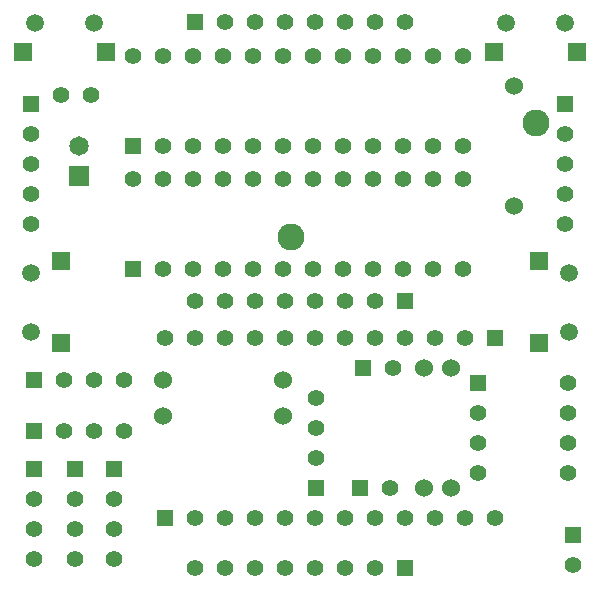
<source format=gts>
G04 (created by PCBNEW (2013-07-07 BZR 4022)-stable) date 01/06/2014 15:28:08*
%MOIN*%
G04 Gerber Fmt 3.4, Leading zero omitted, Abs format*
%FSLAX34Y34*%
G01*
G70*
G90*
G04 APERTURE LIST*
%ADD10C,0.00590551*%
%ADD11R,0.055X0.055*%
%ADD12C,0.055*%
%ADD13C,0.06*%
%ADD14R,0.065X0.065*%
%ADD15C,0.065*%
%ADD16C,0.09*%
%ADD17C,0.0590551*%
%ADD18R,0.0590551X0.0590551*%
G04 APERTURE END LIST*
G54D10*
G54D11*
X78750Y-29450D03*
G54D12*
X79750Y-29450D03*
X80750Y-29450D03*
X81750Y-29450D03*
X82750Y-29450D03*
X83750Y-29450D03*
X84750Y-29450D03*
X85750Y-29450D03*
G54D11*
X85750Y-47650D03*
G54D12*
X84750Y-47650D03*
X83750Y-47650D03*
X82750Y-47650D03*
X81750Y-47650D03*
X80750Y-47650D03*
X79750Y-47650D03*
X78750Y-47650D03*
G54D13*
X89400Y-31600D03*
X89400Y-35600D03*
X81700Y-42600D03*
X77700Y-42600D03*
G54D11*
X76700Y-33600D03*
G54D12*
X77700Y-33600D03*
X78700Y-33600D03*
X79700Y-33600D03*
X80700Y-33600D03*
X81700Y-33600D03*
X82700Y-33600D03*
X83700Y-33600D03*
X84700Y-33600D03*
X85700Y-33600D03*
X86700Y-33600D03*
X87700Y-33600D03*
X87700Y-30600D03*
X86700Y-30600D03*
X85700Y-30600D03*
X84700Y-30600D03*
X83700Y-30600D03*
X82700Y-30600D03*
X81700Y-30600D03*
X80700Y-30600D03*
X79700Y-30600D03*
X78700Y-30600D03*
X77700Y-30600D03*
X76700Y-30600D03*
G54D14*
X74900Y-34600D03*
G54D15*
X74900Y-33600D03*
G54D12*
X74300Y-31900D03*
X75300Y-31900D03*
G54D11*
X85750Y-38750D03*
G54D12*
X84750Y-38750D03*
X83750Y-38750D03*
X82750Y-38750D03*
X81750Y-38750D03*
X80750Y-38750D03*
X79750Y-38750D03*
X78750Y-38750D03*
G54D11*
X77750Y-46000D03*
G54D12*
X78750Y-46000D03*
X79750Y-46000D03*
X80750Y-46000D03*
X81750Y-46000D03*
X82750Y-46000D03*
X83750Y-46000D03*
X84750Y-46000D03*
X85750Y-46000D03*
X86750Y-46000D03*
X87750Y-46000D03*
X88750Y-46000D03*
G54D11*
X88750Y-40000D03*
G54D12*
X87750Y-40000D03*
X86750Y-40000D03*
X85750Y-40000D03*
X84750Y-40000D03*
X83750Y-40000D03*
X82750Y-40000D03*
X81750Y-40000D03*
X80750Y-40000D03*
X79750Y-40000D03*
X78750Y-40000D03*
X77750Y-40000D03*
G54D11*
X76700Y-37700D03*
G54D12*
X77700Y-37700D03*
X78700Y-37700D03*
X79700Y-37700D03*
X80700Y-37700D03*
X81700Y-37700D03*
X82700Y-37700D03*
X83700Y-37700D03*
X84700Y-37700D03*
X85700Y-37700D03*
X86700Y-37700D03*
X87700Y-37700D03*
X87700Y-34700D03*
X86700Y-34700D03*
X85700Y-34700D03*
X84700Y-34700D03*
X83700Y-34700D03*
X82700Y-34700D03*
X81700Y-34700D03*
X80700Y-34700D03*
X79700Y-34700D03*
X78700Y-34700D03*
X77700Y-34700D03*
X76700Y-34700D03*
G54D11*
X73400Y-43100D03*
G54D12*
X74400Y-43100D03*
X75400Y-43100D03*
X76400Y-43100D03*
G54D11*
X84250Y-45000D03*
G54D12*
X85250Y-45000D03*
G54D13*
X81700Y-41400D03*
X77700Y-41400D03*
X87300Y-45000D03*
X87300Y-41000D03*
X86400Y-45000D03*
X86400Y-41000D03*
G54D11*
X88200Y-41500D03*
G54D12*
X88200Y-42500D03*
X88200Y-43500D03*
X88200Y-44500D03*
X91200Y-44500D03*
X91200Y-43500D03*
X91200Y-42500D03*
X91200Y-41500D03*
G54D16*
X90118Y-32832D03*
X81962Y-36635D03*
G54D11*
X73400Y-41400D03*
G54D12*
X74400Y-41400D03*
X75400Y-41400D03*
X76400Y-41400D03*
G54D11*
X82800Y-45000D03*
G54D12*
X82800Y-44000D03*
X82800Y-43000D03*
X82800Y-42000D03*
G54D17*
X91209Y-39784D03*
X91209Y-37815D03*
G54D18*
X90225Y-40177D03*
X90225Y-37422D03*
G54D17*
X73290Y-37815D03*
X73290Y-39784D03*
G54D18*
X74274Y-37422D03*
X74274Y-40177D03*
G54D17*
X91084Y-29490D03*
X89115Y-29490D03*
G54D18*
X91477Y-30474D03*
X88722Y-30474D03*
G54D17*
X75384Y-29490D03*
X73415Y-29490D03*
G54D18*
X75777Y-30474D03*
X73022Y-30474D03*
G54D11*
X73300Y-32200D03*
G54D12*
X73300Y-33200D03*
X73300Y-34200D03*
X73300Y-35200D03*
X73300Y-36200D03*
G54D11*
X91100Y-32200D03*
G54D12*
X91100Y-33200D03*
X91100Y-34200D03*
X91100Y-35200D03*
X91100Y-36200D03*
G54D11*
X73400Y-44350D03*
G54D12*
X73400Y-45350D03*
X73400Y-46350D03*
X73400Y-47350D03*
G54D11*
X74750Y-44350D03*
G54D12*
X74750Y-45350D03*
X74750Y-46350D03*
X74750Y-47350D03*
G54D11*
X76050Y-44350D03*
G54D12*
X76050Y-45350D03*
X76050Y-46350D03*
X76050Y-47350D03*
G54D11*
X84350Y-41000D03*
G54D12*
X85350Y-41000D03*
G54D11*
X91350Y-46550D03*
G54D12*
X91350Y-47550D03*
M02*

</source>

+++

- [The task]: From the entries above, give again exactly the lines running from the line with "X83750Y-47650D03*" to the line with "X80750Y-40000D03*"; include both of those lines.

- [Response for this exercise]:
X83750Y-47650D03*
X82750Y-47650D03*
X81750Y-47650D03*
X80750Y-47650D03*
X79750Y-47650D03*
X78750Y-47650D03*
G54D13*
X89400Y-31600D03*
X89400Y-35600D03*
X81700Y-42600D03*
X77700Y-42600D03*
G54D11*
X76700Y-33600D03*
G54D12*
X77700Y-33600D03*
X78700Y-33600D03*
X79700Y-33600D03*
X80700Y-33600D03*
X81700Y-33600D03*
X82700Y-33600D03*
X83700Y-33600D03*
X84700Y-33600D03*
X85700Y-33600D03*
X86700Y-33600D03*
X87700Y-33600D03*
X87700Y-30600D03*
X86700Y-30600D03*
X85700Y-30600D03*
X84700Y-30600D03*
X83700Y-30600D03*
X82700Y-30600D03*
X81700Y-30600D03*
X80700Y-30600D03*
X79700Y-30600D03*
X78700Y-30600D03*
X77700Y-30600D03*
X76700Y-30600D03*
G54D14*
X74900Y-34600D03*
G54D15*
X74900Y-33600D03*
G54D12*
X74300Y-31900D03*
X75300Y-31900D03*
G54D11*
X85750Y-38750D03*
G54D12*
X84750Y-38750D03*
X83750Y-38750D03*
X82750Y-38750D03*
X81750Y-38750D03*
X80750Y-38750D03*
X79750Y-38750D03*
X78750Y-38750D03*
G54D11*
X77750Y-46000D03*
G54D12*
X78750Y-46000D03*
X79750Y-46000D03*
X80750Y-46000D03*
X81750Y-46000D03*
X82750Y-46000D03*
X83750Y-46000D03*
X84750Y-46000D03*
X85750Y-46000D03*
X86750Y-46000D03*
X87750Y-46000D03*
X88750Y-46000D03*
G54D11*
X88750Y-40000D03*
G54D12*
X87750Y-40000D03*
X86750Y-40000D03*
X85750Y-40000D03*
X84750Y-40000D03*
X83750Y-40000D03*
X82750Y-40000D03*
X81750Y-40000D03*
X80750Y-40000D03*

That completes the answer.